A directory containing `meta.json` and N column files `col_000000.pbiv`, `col_000001.pbiv`, …, each a `PersistentBitVec`. Used for presence/absence matrices: one column per genome, one bit per MPHF slot.

```
presence/
  meta.json          {"n": <n_slots>, "n_cols": <G>}
  col_000000.pbiv    genome 0
  col_000001.pbiv    genome 1
  ...
```

Column-major layout makes per-genome set operations (Jaccard, Hamming, AND/OR) cache-friendly — each genome is a contiguous file. Row access (which genomes contain a given kmer) requires one O(1) read per column.

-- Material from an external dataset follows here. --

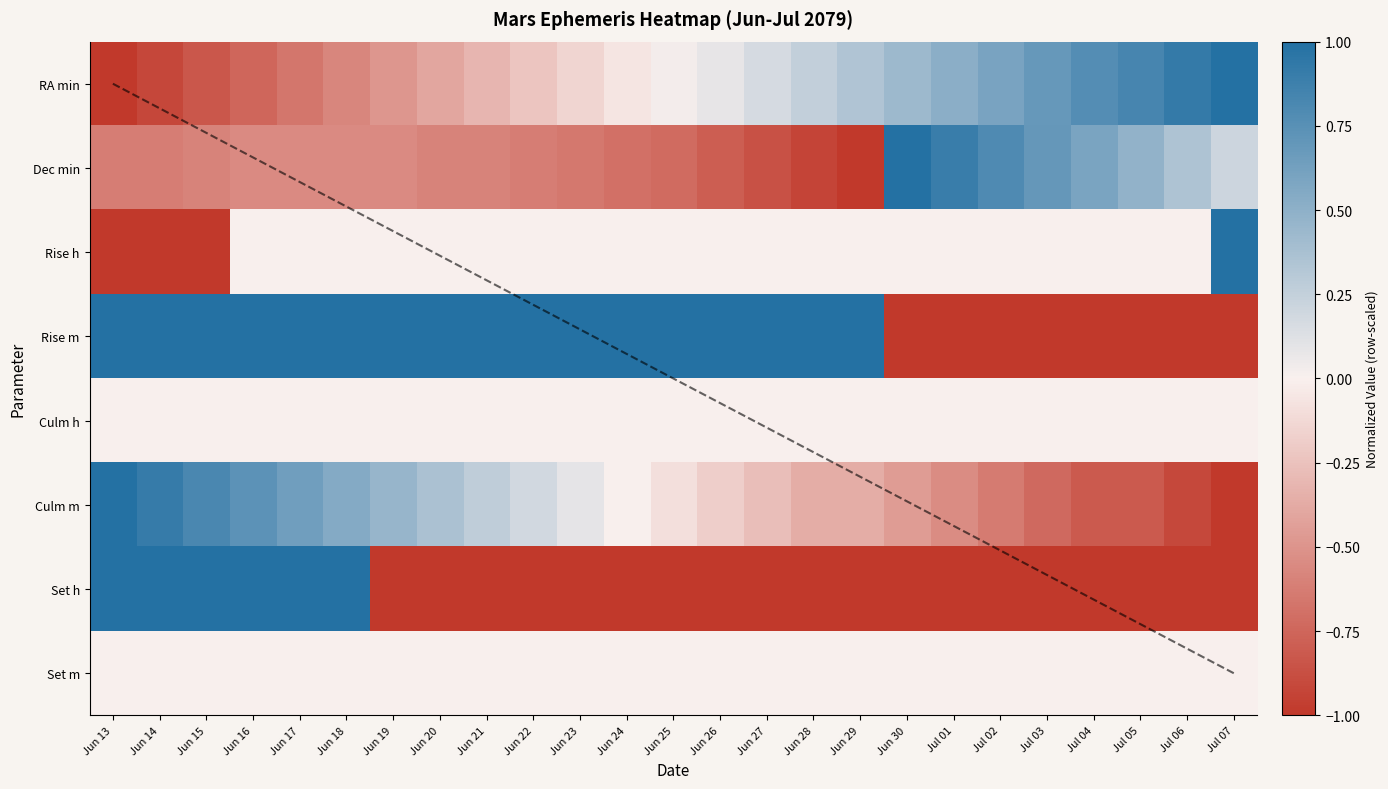

Where does the Rise h series first go above 0?

Jul 07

### Builder (`PersistentBitMatrixBuilder`)

```rust
struct PersistentBitMatrixBuilder {
    dir:    PathBuf,
    n:      usize,
    n_cols: usize,
}
```

**`new(n: usize, dir: &Path) -> io::Result<Self>`**

Creates the directory (including parents).

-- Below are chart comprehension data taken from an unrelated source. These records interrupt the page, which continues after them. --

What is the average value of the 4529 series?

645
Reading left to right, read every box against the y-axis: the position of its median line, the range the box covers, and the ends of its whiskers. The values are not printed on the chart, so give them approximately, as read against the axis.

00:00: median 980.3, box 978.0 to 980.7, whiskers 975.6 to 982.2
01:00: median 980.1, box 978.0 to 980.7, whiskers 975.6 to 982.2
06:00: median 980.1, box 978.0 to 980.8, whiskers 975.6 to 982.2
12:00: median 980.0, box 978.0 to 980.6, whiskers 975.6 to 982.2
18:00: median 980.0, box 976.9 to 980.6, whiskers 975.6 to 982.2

**`add_col(&mut self) -> io::Result<PersistentBitVecBuilder>`**

Creates `col_NNNNNN.pbiv` for the next column and returns its builder. The caller fills the column and calls `builder.close()` before calling `add_col` again.

**`close(self) -> io::Result<()>`**

Writes `meta.json` with the final `n` and `n_cols`.

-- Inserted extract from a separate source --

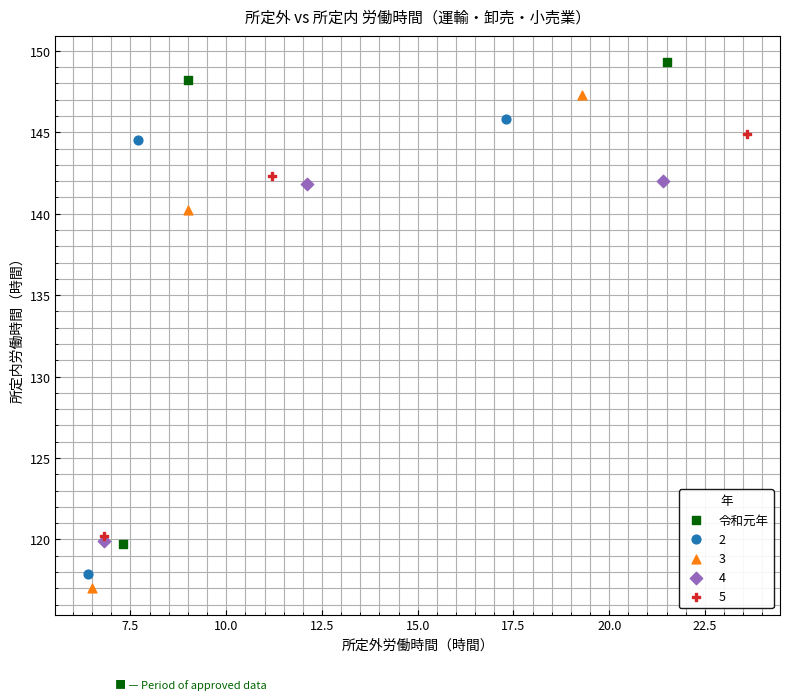

Which series contains the highest Y value?

令和元年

### Reader (`PersistentBitMatrix`)

```rust
struct PersistentBitMatrix {
    cols: Vec<PersistentBitVec>,
    n:    usize,
}
```

**`open(dir: &Path) -> io::Result<Self>`**

Reads `meta.json`, opens all `col_NNNNNN.pbiv` files.

**`row(slot: usize) -> Box<[bool]>`**

Returns the presence vector: `[col_0[slot], col_1[slot], …, col_{G-1}[slot]]`. One byte read per column. O(G).

**`col(c: usize) -> &PersistentBitVec`**

Direct access to a single column for column-oriented operations.

### LayerData implementation

```rust
impl LayerData for PersistentBitMatrix {
    type Item = Box<[bool]>;
    fn open(layer_dir: &Path) -> OLMResult<Self> { /* opens layer_dir/presence/ */ }
    fn read(&self, slot: usize) -> Box<[bool]>   { self.row(slot) }
}
```

---

## Aggregation traits — `obicompactvec::traits`

`PersistentBitMatrix` implements two aggregation traits used by `LayeredStore<S>` for cross-layer and cross-partition distance computations.

### ColumnWeights

```rust
impl ColumnWeights for PersistentBitMatrix {
    fn col_weights(&self) -> Array1<u64>   // = self.count_ones()
}
```

`col_weights()[c]` = number of set bits in column `c` across all slots.

### BitPartials

```rust
impl BitPartials for PersistentBitMatrix {
    // Self-contained partials (additive across layers)
    fn partial_jaccard(&self) -> (Array2<u64>, Array2<u64>)   // (inter, union)
    fn partial_hamming(&self) -> Array2<u64>                   // differing bits

    // Provided finalisations
    fn jaccard_dist_matrix(&self) -> Array2<f64>
    fn hamming_dist_matrix(&self) -> Array2<u64>
}
```

`partial_jaccard` returns `(inter, union)` as a pair because `union` is not reconstructible from per-column `count_ones()` — it depends on both columns simultaneously. Both components are additively decomposable across `(partition, layer)` pairs; the final `jaccard_dist_matrix()` is computed from their element-wise sums.